Q: To whom, or to what authority, are justices of the Supreme Court held accountable?

A: They are independent, governed only by their own personal standards of conduct. Congress can impeach for failure to display consistent “good behavior”, but it has only happened once (to a judge appointed by George Washington who was allowed to continue serving!). One justice resigned when threatened with impeachment.

That is not how it was described and intended in America’s formative stages. Read on…
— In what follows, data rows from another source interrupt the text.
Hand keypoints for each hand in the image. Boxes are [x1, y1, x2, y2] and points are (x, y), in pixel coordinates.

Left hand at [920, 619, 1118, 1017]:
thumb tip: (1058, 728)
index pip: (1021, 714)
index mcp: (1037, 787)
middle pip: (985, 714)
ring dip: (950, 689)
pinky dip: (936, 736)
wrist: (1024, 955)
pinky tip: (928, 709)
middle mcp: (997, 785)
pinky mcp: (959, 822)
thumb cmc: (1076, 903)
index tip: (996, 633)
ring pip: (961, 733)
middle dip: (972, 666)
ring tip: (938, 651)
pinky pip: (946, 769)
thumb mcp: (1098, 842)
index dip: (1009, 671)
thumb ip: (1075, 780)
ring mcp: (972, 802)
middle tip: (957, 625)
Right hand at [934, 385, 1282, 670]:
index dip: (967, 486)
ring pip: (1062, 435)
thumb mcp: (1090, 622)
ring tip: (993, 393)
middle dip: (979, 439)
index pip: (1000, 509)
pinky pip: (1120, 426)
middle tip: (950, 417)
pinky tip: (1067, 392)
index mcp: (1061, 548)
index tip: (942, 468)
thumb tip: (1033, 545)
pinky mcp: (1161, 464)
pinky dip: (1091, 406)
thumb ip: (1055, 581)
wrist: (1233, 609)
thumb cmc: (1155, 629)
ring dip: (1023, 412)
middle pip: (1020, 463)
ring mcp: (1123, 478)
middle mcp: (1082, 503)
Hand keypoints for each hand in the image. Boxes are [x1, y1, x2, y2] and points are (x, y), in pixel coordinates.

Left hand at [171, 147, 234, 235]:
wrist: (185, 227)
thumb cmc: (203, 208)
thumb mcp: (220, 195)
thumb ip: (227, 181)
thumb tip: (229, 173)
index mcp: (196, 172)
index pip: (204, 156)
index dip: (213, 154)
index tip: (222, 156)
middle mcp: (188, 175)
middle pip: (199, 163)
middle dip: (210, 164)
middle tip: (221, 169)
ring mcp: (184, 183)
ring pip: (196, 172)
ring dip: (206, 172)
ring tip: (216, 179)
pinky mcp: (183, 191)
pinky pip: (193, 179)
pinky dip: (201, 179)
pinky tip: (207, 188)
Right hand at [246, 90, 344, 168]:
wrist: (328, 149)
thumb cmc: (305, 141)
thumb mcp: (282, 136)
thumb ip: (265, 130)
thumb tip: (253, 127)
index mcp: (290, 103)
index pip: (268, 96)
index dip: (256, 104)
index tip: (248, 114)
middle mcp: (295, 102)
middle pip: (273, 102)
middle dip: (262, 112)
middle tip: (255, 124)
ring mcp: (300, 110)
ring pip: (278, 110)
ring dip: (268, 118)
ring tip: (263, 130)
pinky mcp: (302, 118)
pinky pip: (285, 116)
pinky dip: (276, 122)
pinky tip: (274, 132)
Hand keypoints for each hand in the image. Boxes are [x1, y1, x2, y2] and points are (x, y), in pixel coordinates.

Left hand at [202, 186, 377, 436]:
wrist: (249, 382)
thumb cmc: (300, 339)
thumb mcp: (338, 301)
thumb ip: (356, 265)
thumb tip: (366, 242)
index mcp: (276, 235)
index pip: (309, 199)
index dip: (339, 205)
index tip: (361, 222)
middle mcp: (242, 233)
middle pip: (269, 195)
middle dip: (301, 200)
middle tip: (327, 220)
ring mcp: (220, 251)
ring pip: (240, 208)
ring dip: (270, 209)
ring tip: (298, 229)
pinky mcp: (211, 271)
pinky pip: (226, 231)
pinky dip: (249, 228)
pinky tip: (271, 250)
“Give [judges] the powers and the independence now contended for and . . . your government becomes a despotism and they become your rulers. They are to decide upon the lives, the liberties, and the property of your citizens; they have an absolute veto upon your laws by declaring them null and void at pleasure; they are to introduce at will the laws of a foreign country…after being clothed with this arbitrary power, they are beyond the control of the nation. . . . If all this be true – if this doctrine be established in the extent which is now contended for – the Constitution is not worth the time we are now spending on it. It is – as it has been called by its enemies – mere parchment. For these judges, thus rendered omnipotent, may overleap the Constitution and trample on your laws.” 

–Joseph Nicholson, early member of Congress, in The Debates and Proceedings in the Congress of the United States (Washington: Gales & Seaton, 1851), Seventh Congress, 1st Session, pp. 823-824, February 27, 1802.